Fija Callaghan

Written by

Fija Callaghan

24 June 2024


Three Ways Writing Poetry Will Make You a Better Prose Writer

Writing poetry to improve your prose - Novlr

Have you ever stopped to read a paragraph in a novel or short story over and over and over because of its stunningly beautiful language? Maybe you just wanted to experience it a second time, or maybe you gave it a steely-eyed look and thought, how did they do that? 

It might surprise you to know that some of the best prose writers are people who have used poetry to develop their linguistic skill sets. Unlike prose writing, which is largely concerned with broad narrative structure, writing poetry is about meticulous word choice and fitting those words together in the most effective possible way. If you can master the macrocosmic and the microcosmic — story structure and poetic language — you’ll be unstoppable.

Here are a few reasons why experimenting with poetry will make you a better writer. 

Poetry is all about rhythm

Poetry was first invented as a form of spoken song — a story to be told aloud, recited around campfires, sent into the night air to hold back the terrors of the dark. Despite the advent of the printing press, poetry remains, at its heart, an auditory art form. Writers can use this approach in their prose fiction or essays to make their words as compelling as possible. 

This means paying attention to the way one word flows into the next, where you pause to breathe when you read your work out loud, balancing your soft, smooth vowels with hard, sharp consonants. 

Check out an excerpt from this Red Riding Hood retelling, Femmes Sauvage by Johnny Clewell:

Excerpt from Femmes Sauvage by Johnny Clewell
Excerpt from Femmes Sauvage by Johnny Clewell:

This is a free-verse poem, rather than a traditional structured poem, but it still reads like a lyrical bedtime story. There are no snags that trip up the voice as the poem progresses; it simply pulls you in so subtly that you don’t even notice. This is key to getting a reader to just-one-more-chapter their way through an entire novel. 

Poetry makes use of white space

As poetry moved from an oral form to a written form, poets began experimenting with ways to lay out their words on the page to enhance the reader’s experience. This might involve where you end a line, where you start a line, what shape the lines create, or how you choose to space them out across the page.

RECORD EXTRACTS:
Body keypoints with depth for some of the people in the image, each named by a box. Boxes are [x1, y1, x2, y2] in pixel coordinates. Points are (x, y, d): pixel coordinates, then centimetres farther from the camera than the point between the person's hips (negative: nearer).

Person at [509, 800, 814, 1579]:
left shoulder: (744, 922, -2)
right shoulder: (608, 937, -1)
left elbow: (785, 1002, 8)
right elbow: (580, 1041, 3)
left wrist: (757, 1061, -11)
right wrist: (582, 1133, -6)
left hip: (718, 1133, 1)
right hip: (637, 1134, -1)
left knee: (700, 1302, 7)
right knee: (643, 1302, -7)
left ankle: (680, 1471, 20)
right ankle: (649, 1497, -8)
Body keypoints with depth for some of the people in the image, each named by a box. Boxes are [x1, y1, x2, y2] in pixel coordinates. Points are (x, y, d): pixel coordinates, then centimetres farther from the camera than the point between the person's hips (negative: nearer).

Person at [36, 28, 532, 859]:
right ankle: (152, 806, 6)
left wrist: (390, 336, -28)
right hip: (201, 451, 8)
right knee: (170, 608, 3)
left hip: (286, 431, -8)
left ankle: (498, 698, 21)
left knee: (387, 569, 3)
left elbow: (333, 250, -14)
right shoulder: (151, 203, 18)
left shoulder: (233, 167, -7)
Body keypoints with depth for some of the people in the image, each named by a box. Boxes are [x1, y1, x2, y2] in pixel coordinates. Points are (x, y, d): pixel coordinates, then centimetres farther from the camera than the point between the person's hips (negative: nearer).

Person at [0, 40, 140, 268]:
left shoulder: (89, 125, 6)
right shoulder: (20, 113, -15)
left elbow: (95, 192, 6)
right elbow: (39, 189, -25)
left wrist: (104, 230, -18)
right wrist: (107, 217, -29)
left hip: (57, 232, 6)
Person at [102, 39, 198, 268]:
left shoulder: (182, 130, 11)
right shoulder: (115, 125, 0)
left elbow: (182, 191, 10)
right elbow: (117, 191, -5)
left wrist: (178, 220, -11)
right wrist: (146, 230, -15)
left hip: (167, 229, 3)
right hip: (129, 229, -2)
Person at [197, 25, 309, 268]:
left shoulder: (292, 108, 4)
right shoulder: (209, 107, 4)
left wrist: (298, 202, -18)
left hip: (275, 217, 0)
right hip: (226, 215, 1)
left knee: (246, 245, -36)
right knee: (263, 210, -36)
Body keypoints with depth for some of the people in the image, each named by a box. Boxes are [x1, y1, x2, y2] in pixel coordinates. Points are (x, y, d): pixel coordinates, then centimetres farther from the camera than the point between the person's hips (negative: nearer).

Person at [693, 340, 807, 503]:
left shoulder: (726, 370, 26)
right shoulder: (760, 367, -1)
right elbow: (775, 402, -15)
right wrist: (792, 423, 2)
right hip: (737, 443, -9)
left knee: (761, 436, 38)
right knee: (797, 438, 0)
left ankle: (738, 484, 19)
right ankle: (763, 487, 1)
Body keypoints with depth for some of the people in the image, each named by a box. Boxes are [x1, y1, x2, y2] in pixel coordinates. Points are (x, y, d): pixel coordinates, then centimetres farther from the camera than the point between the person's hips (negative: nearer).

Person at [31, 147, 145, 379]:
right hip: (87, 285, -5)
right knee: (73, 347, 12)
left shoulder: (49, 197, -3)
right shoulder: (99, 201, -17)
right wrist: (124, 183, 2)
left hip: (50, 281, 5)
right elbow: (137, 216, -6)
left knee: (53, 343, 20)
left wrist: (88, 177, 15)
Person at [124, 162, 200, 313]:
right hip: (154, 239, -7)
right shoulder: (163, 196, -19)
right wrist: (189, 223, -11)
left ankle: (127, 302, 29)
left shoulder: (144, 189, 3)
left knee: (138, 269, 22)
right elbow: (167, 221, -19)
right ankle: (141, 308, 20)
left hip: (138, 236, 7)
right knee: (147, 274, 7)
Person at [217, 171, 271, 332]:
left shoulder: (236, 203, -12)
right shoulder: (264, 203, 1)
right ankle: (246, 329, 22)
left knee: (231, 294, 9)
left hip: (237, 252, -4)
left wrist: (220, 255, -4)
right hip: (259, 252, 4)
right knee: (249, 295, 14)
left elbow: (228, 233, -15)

PROMPT 1: In the article on how writing poetry helps prose writers, what was poetry first invented as?
PROMPT 2: Shorten the paragraph of the poetry-and-prose article that begins "Poetry was first invented as a form of spoken song," and keep its main facts.
PROMPT 3: Carry on with the article about poetry making you a better prose writer, starting after its final sentence.
The lines that come after the article have nothing to do with what is asked here.

EXERCISE RESPONSE 1: A form of spoken song, a story to be told aloud.

EXERCISE RESPONSE 2: Poetry began as spoken song, stories recited aloud around campfires. Even after the printing press, it remains an auditory art form at heart. Prose writers can use this approach to make their words as compelling as possible.

EXERCISE RESPONSE 3:
Here’s an example from a poem inspired by Biblical mythology: To Breathe, by V.C. Blackhouse:

Writing poetry - To Breath by V.C. Blackhouse
Excerpt from To Breathe by V.C. Blackhouse

Although you may not be using this approach in your prose writing (although some authors do — October, October by Katya Balen is a good example of this), it can help you look at your canvas in a new way. You can explore the effect of particular paragraph breaks or scene breaks, ways of formatting dialogue, or ways of laying out certain design elements that bring a story to life. 

Poetry encourages specificity

Since poetry doesn’t have as much room to play as prose writing, the words a poet chooses have to do a lot of heavy lifting in a small space. Poets will often examine and discard several contextual matches before landing on the exact right word that not only conveys the right meaning, but also has the right auditory sound to give the poem an extra edge. 

Pay attention to a word’s visceral, emotional quality and the way the word fits into the other words around it. Here’s an example from a poem drawn from Greek mythology: The Previously Unnoticed Love Story of Scylla and Charybdis, by Emily Carlson.

Excerpt from The Previously Unnoticed Love Story of Scylla and Charybdis, by Emily Carlson.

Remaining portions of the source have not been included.